DESCRIPTION OF THE TASK — Your answer should be the exact lines of the data below from the one containing "Page size: 1241x1754." through the one containing "For every layout"; please include nothing else.

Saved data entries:
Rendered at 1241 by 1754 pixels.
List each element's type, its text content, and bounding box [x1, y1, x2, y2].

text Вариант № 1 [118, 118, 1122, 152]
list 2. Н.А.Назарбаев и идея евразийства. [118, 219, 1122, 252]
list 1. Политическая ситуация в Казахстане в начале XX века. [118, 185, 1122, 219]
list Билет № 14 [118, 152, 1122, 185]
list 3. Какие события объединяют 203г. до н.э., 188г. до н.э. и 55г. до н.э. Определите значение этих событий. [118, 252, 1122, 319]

--

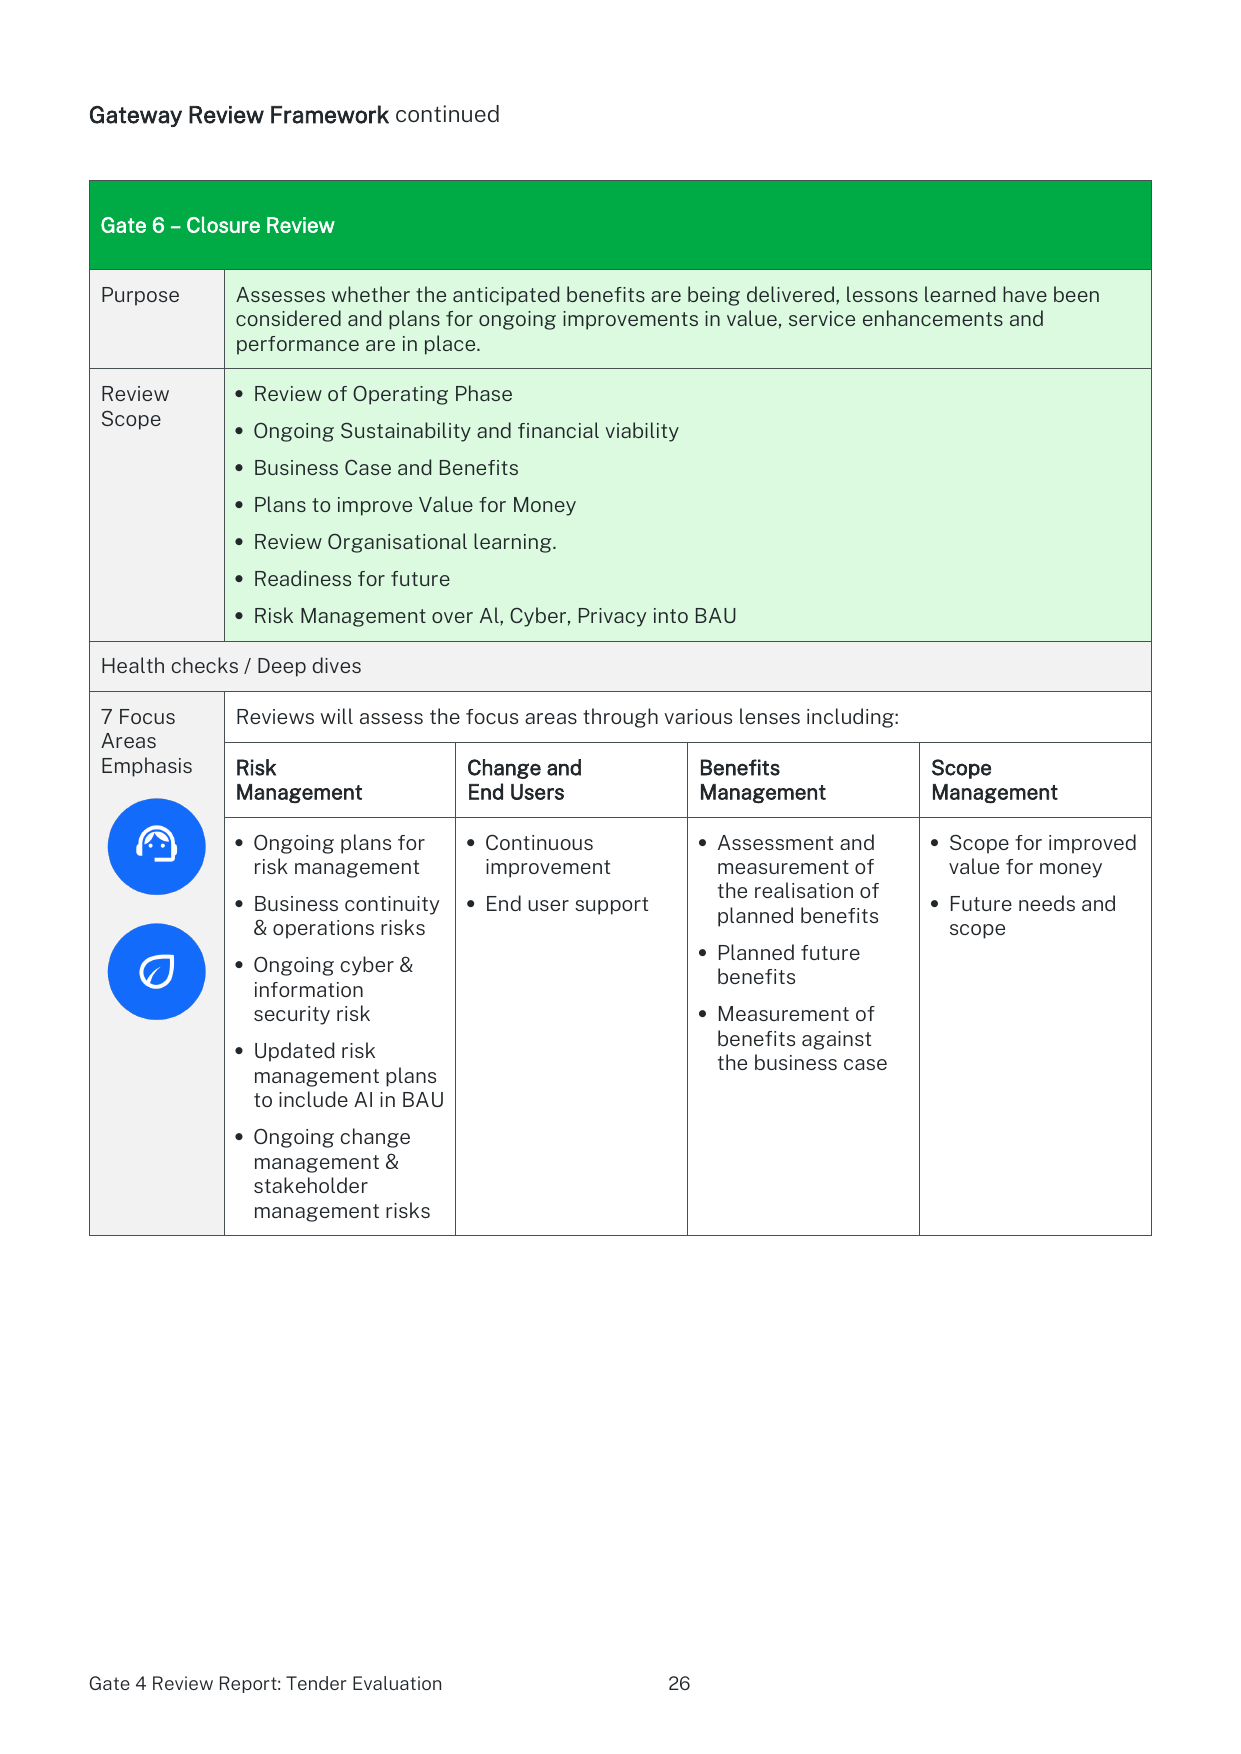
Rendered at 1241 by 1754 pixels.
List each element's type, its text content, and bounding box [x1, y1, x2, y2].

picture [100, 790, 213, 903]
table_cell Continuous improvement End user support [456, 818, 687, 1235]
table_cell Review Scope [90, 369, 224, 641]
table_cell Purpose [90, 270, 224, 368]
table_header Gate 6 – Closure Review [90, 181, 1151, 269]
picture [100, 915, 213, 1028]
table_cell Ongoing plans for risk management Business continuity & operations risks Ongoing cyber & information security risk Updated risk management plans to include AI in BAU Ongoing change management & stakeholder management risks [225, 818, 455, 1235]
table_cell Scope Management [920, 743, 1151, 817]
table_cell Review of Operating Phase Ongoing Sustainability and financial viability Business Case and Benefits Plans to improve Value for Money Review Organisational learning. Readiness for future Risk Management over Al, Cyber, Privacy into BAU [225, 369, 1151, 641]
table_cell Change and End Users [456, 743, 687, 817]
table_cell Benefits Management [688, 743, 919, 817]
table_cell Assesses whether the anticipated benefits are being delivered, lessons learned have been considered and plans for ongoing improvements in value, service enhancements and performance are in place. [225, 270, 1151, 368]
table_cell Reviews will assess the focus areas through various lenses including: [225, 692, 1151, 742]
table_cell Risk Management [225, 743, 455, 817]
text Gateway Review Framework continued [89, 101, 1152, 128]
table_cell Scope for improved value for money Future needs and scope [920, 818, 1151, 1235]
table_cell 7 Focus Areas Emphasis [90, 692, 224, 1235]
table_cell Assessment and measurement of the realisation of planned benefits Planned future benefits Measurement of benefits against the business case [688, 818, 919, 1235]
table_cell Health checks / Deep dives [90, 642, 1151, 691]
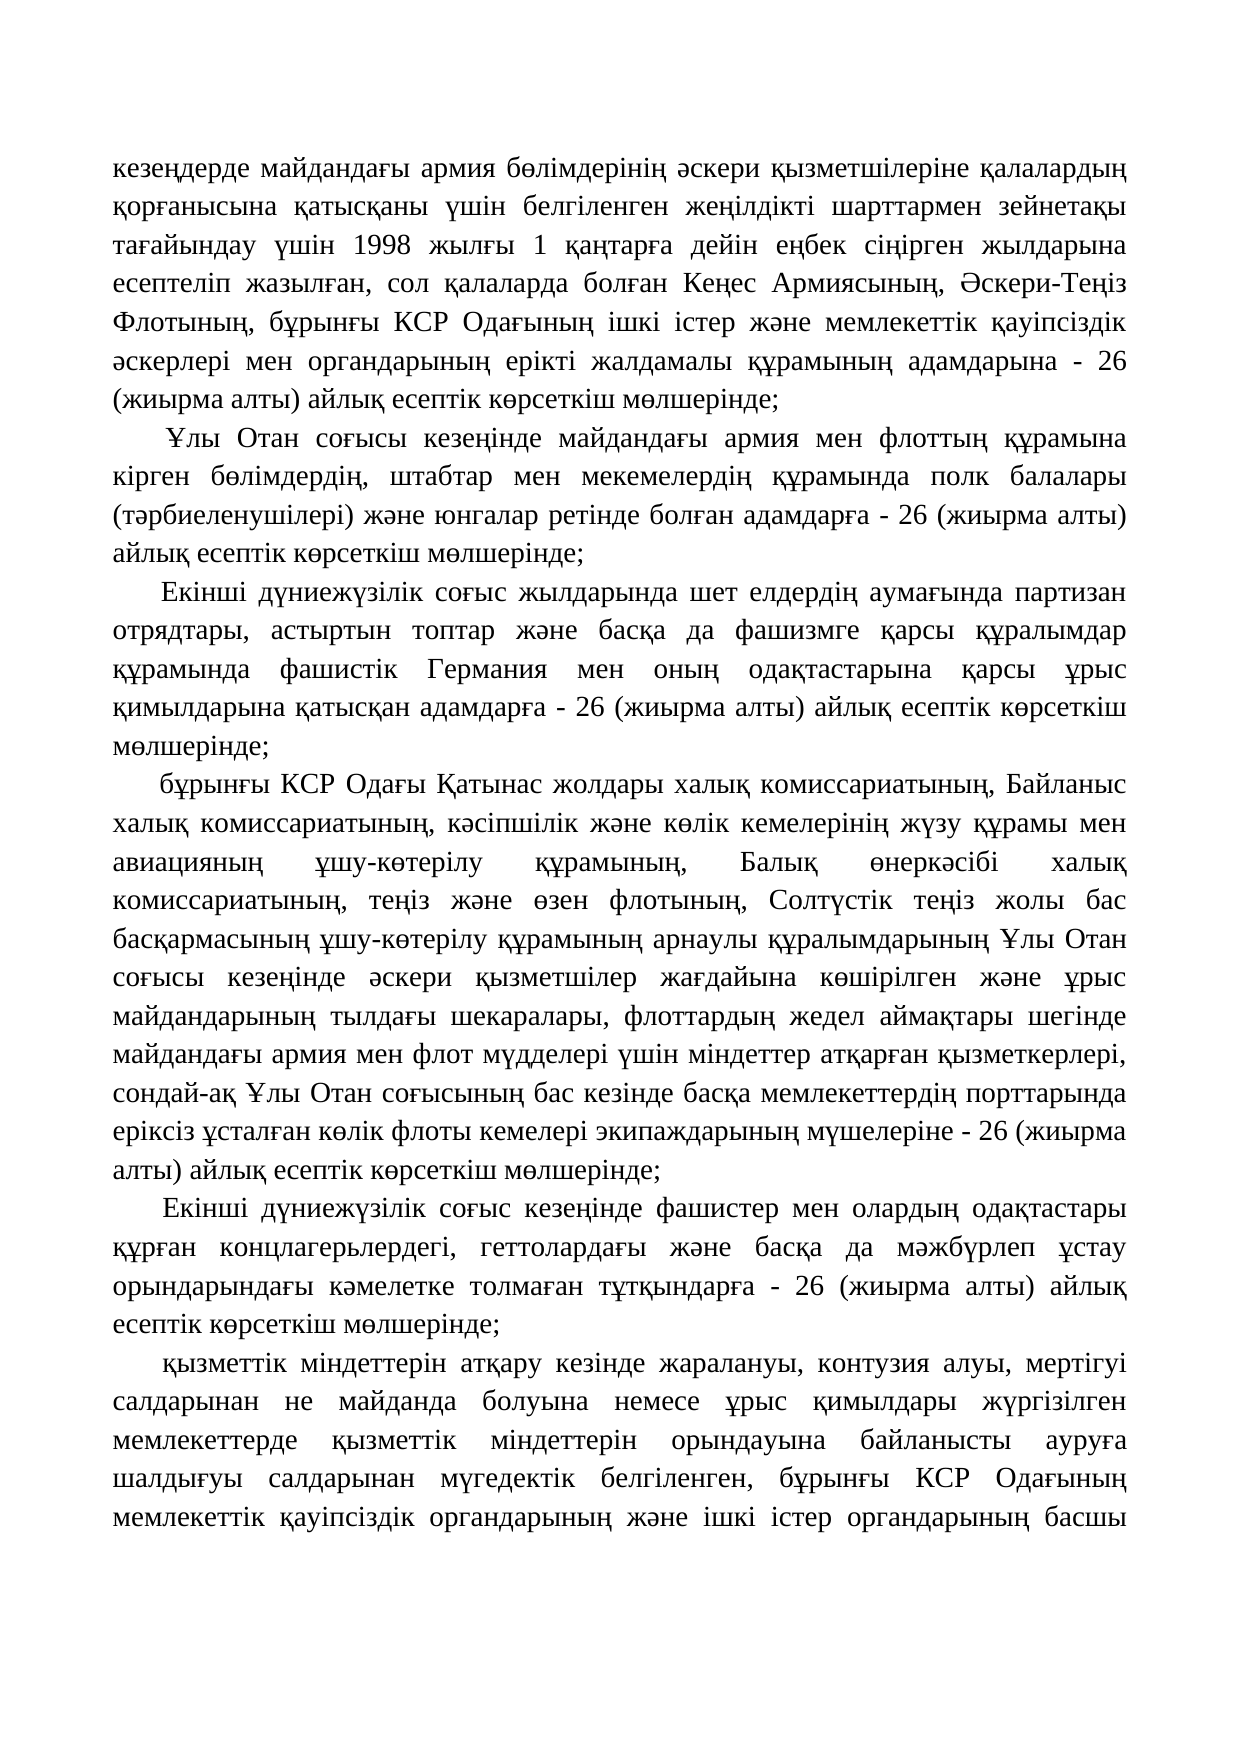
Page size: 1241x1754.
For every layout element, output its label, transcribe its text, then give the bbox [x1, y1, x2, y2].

* * *

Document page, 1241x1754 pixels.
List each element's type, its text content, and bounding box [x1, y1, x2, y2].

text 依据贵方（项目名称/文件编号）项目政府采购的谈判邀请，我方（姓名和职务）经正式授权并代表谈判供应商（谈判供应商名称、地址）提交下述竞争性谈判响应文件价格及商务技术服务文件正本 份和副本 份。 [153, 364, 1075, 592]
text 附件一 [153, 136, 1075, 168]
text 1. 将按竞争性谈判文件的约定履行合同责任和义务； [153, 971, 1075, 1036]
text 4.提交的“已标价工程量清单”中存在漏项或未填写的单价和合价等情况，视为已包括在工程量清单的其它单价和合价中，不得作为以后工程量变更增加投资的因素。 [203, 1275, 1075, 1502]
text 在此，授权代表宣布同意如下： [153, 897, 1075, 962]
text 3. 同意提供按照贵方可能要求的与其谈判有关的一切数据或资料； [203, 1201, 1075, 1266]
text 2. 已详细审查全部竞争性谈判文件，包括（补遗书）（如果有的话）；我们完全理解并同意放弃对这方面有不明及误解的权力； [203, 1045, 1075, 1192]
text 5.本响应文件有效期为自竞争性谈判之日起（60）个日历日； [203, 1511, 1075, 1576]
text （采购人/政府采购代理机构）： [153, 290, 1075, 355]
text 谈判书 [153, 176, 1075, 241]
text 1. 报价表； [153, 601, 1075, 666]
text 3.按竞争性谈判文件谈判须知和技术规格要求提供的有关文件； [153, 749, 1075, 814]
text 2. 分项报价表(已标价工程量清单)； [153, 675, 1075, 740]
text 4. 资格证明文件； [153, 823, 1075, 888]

RESPONSE —
Page size: 1241x1754.
For every layout element, output its label, transcribe its text, then give the bbox [x1, y1, x2, y2].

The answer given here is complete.